HABER MERKEZİ/İSTANBUL
FETÖ’nün 15 Temmuz darbe girişimi sırasında İstanbul Büyükşehir Belediyesi’nin (İBB) işgali ve burada çıkan olaylarda Prof. Dr. İlhan Varank’ın da aralarında bulunduğu 14 kişinin şehit edilmesiyle ilgili 52 sanığın yargılandığı davaya devam edildi. İstanbul 26. Ağır Ceza Mahkemesi’nce Silivri’de görülen duruşmada savunma yapan tutuklu erlerden Ahmet Özdemir, olay tarihinin kışladaki 5 günü olduğunu anlattı. Silahlı olmadığı için olay günü kendisine zimmetsiz silah verildiğini söyleyen Özdemir, bir albayın teör saldırı olacağını söyleyerek kendilerini İBB binasına götirdiğini söyled ve ekledi: “Bir binanın önünde indik, bina boş mu diye baktık. Alt geçidin üst yolunda nöbetçi olarak bekledim. 100 metre ilerimde bir kargaşa olmaya başladı, albay önce insanlarla konuşmaya ardından havaya ateş etmeye başladı. Ramazan Ertürk Yüzbaşı bizi yola sıraladı. ‘Ağacı geçen olursa ateş edin’ dedi. İnsanlar üzerimize gelmeye başlayınca yüzbaşı ateş etmeye başladı, 2 kişiyi ayağından vurdu, bize ateş edin diye bağırıyordu. Biz ateş etmedik. Sonra yanımıza gelerek ‘Niye ateş etmiyorsunuz, kışlaya gittikten sonra tutanak tutacağım, askerliğinizi uzatacağım” deyince korkuyla havaya ateş etmeye başladık.”
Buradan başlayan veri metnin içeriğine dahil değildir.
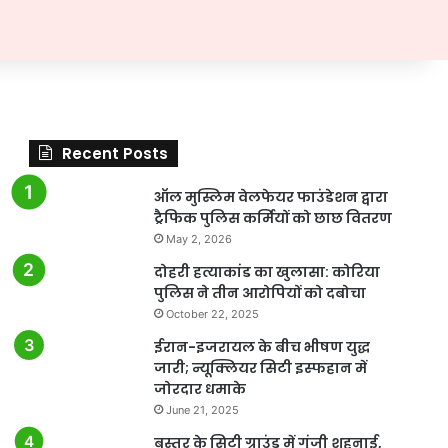
Recent Posts
ऑल मुस्लिम वेलफेयर फाउंडेशन द्वारा
ट्रैफिक पुलिस कर्मियों को छाछ वितरण
May 2, 2026
दोहरी हत्याकांड का खुलासा: कोरिया
पुलिस ने तीन आरोपियों को दबोचा
October 22, 2025
ईरान-इजरायल के बीच भीषण युद्ध
जारी; न्यूक्लियर सिटी इस्फहान में
जोरदार धमाके
June 21, 2025
बस्तर के सिटी ग्राउंड में गूंजी शहनाई,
Tutuklu sanık er Ekber Avcılaroğlu ise 15 Temmuz’da akşam saatlerinde kışlada bir anda herkesin hazır olması şeklinde emir geldiğini söyledi. Gece herkese mühimmat dağıtıldığını söyleyen sanık Avcılaroğlu şunları söyledi: “Bir albay bize ‘Tatbikat var, önemli bir göreve gidiyoruz’ diyerek İBB’ye götürdü. Kalabalık artmaya başlayınca Albay Zeki Demir (tutuklu sanık) insanlarla konuşmaya başladı, daha sonra da bağırmaya başladı ‘Yürüyün gidin buradan’ diye. Albay birilerini ayağından vurdu. Albay ‘Bir mermi bir insan, herkes benim emrimi dinleyecek’ diye bağırdı. Albay ve subayların gözü dönmüştü, bizi de vurabilirdi. Albay, insanlara ateş et emri verdi. Arabanın arkasına saklandım, ağlamaya başladık. Biz saklandık, çıkmıyorduk. Yasin arkadaşımız vuruldu, albay hastaneye gitmesine izin vermedi. İkinci bir arkadaşımız vuruldu, zorla hastaneye götürdüler.” Avcılaroğlu ayrıca insanları öldüren mermilerin boşkovanlarının darbeci yüzbaşı Yakup Karaçelik tarafından kendilerine toplatıldığını söyledi.